* **Brief**: Without changing a single word, set down all of the records.

──────────

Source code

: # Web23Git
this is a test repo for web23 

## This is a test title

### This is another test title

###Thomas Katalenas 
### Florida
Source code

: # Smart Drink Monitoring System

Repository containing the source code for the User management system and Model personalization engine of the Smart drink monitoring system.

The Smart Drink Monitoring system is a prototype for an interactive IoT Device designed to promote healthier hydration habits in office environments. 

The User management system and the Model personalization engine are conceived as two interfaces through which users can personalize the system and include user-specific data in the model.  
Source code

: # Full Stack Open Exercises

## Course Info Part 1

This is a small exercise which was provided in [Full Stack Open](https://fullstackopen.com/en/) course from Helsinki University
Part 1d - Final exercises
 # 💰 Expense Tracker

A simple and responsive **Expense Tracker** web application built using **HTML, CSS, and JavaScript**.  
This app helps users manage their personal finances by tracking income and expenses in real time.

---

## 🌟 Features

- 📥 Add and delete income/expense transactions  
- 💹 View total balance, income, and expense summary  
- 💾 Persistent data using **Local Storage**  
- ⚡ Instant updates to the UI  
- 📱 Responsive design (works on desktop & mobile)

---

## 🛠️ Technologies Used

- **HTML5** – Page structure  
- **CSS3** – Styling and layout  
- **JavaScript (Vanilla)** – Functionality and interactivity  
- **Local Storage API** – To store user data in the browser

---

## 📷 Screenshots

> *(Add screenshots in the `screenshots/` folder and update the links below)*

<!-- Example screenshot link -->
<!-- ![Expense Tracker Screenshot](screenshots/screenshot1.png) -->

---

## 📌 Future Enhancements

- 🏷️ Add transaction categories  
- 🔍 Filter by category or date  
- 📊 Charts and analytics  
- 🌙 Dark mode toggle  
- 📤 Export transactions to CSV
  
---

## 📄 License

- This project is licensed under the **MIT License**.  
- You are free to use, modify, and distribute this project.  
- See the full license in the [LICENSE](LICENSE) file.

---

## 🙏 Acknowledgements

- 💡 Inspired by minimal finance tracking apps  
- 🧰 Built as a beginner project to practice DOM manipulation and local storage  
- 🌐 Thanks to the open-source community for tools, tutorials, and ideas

──────────

* **Exercise result**:
Source code

: # Web23Git
this is a test repo for web23 

## This is a test title

### This is another test title

###Thomas Katalenas 
### Florida
Source code

: # Smart Drink Monitoring System

Repository containing the source code for the User management system and Model personalization engine of the Smart drink monitoring system.

The Smart Drink Monitoring system is a prototype for an interactive IoT Device designed to promote healthier hydration habits in office environments. 

The User management system and the Model personalization engine are conceived as two interfaces through which users can personalize the system and include user-specific data in the model.  
Source code

: # Full Stack Open Exercises

## Course Info Part 1

This is a small exercise which was provided in [Full Stack Open](https://fullstackopen.com/en/) course from Helsinki University
Part 1d - Final exercises
 # 💰 Expense Tracker

A simple and responsive **Expense Tracker** web application built using **HTML, CSS, and JavaScript**.  
This app helps users manage their personal finances by tracking income and expenses in real time.

---

## 🌟 Features

- 📥 Add and delete income/expense transactions  
- 💹 View total balance, income, and expense summary  
- 💾 Persistent data using **Local Storage**  
- ⚡ Instant updates to the UI  
- 📱 Responsive design (works on desktop & mobile)

---

## 🛠️ Technologies Used

- **HTML5** – Page structure  
- **CSS3** – Styling and layout  
- **JavaScript (Vanilla)** – Functionality and interactivity  
- **Local Storage API** – To store user data in the browser

---

## 📷 Screenshots

> *(Add screenshots in the `screenshots/` folder and update the links below)*

<!-- Example screenshot link -->
<!-- ![Expense Tracker Screenshot](screenshots/screenshot1.png) -->

---

## 📌 Future Enhancements

- 🏷️ Add transaction categories  
- 🔍 Filter by category or date  
- 📊 Charts and analytics  
- 🌙 Dark mode toggle  
- 📤 Export transactions to CSV
  
---

## 📄 License

- This project is licensed under the **MIT License**.  
- You are free to use, modify, and distribute this project.  
- See the full license in the [LICENSE](LICENSE) file.

---

## 🙏 Acknowledgements

- 💡 Inspired by minimal finance tracking apps  
- 🧰 Built as a beginner project to practice DOM manipulation and local storage  
- 🌐 Thanks to the open-source community for tools, tutorials, and ideas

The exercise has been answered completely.